Part 1: Molecular Visualisation
Manipulating the view
You can rotate the camera around the molecule by pressing the left mouse button and dragging inside the VMD graphical window. You can zoom in and out by scrolling the mouse wheel.
Try rotating and zooming until you can manipulate the protein into this view (copy the orientation of the axes in the bottom left of the screen if you get stuck).
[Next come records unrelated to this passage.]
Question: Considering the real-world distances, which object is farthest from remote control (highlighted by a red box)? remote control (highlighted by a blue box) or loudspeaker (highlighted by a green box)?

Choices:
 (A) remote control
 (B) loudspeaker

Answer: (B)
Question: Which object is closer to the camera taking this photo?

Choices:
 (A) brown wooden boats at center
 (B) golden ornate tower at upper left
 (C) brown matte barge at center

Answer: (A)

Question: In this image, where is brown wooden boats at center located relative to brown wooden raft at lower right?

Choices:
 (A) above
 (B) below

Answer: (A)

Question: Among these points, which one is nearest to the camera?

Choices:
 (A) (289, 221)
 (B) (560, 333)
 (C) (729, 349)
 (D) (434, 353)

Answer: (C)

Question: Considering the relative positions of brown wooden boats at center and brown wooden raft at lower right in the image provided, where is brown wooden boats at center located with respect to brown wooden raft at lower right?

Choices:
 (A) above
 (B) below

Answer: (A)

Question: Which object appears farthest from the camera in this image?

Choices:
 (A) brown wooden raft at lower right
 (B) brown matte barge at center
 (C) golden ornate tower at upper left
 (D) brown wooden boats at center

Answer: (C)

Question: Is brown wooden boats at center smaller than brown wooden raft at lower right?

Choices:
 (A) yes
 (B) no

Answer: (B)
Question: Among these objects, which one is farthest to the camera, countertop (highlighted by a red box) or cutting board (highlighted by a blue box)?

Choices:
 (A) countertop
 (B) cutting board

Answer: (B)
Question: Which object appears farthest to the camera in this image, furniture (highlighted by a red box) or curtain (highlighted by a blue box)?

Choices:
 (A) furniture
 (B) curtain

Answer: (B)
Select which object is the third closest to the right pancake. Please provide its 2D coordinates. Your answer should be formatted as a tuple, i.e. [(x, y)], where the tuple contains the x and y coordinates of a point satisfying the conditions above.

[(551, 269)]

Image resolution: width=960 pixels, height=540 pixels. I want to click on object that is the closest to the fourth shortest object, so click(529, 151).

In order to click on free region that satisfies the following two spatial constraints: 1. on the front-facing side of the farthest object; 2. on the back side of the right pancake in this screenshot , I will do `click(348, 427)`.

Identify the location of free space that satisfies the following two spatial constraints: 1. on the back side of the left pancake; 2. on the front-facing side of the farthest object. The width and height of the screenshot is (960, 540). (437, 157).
This view of the protein represents all atoms as points connected with bonds as lines. This representation, known as “lines”, can be very confusing for large biomolecules such as this. To get a better view of the protein, we need to change its graphical representation. To do this, click “Graphics | Representations” in the “VMD Main” window. This will open up the “Graphical Representations” dialog box that you can see here;
This is quite an involved dialog box, and one you will use it a lot during this workshop. For the moment, the most important part is the “Drawing Method” drop-down menu. Currently, the selected “Drawing Method” is “Lines”. Click on the triangle next to “Lines” and this will show you all of the different drawing methods available;
From the list of methods, choose “NewCartoon”. This will view the protein with what is know as a “cartoon” representation. This representation draws the protein as a single tube, passing through all of the alpha carbon atoms, with any alpha helices or beta sheets highlighted. You can make the alpha helices and beta sheets more apparant by changing the coloring method. Do this by changing the “Coloring Method” in the drop-down menu above “Drawing Method” from “Name” to “Secondary Structure”. This should give you this view, with the alpha helix drawing in purple, the beta sheets drawn in yellow and cyan and white used for different disordered regions.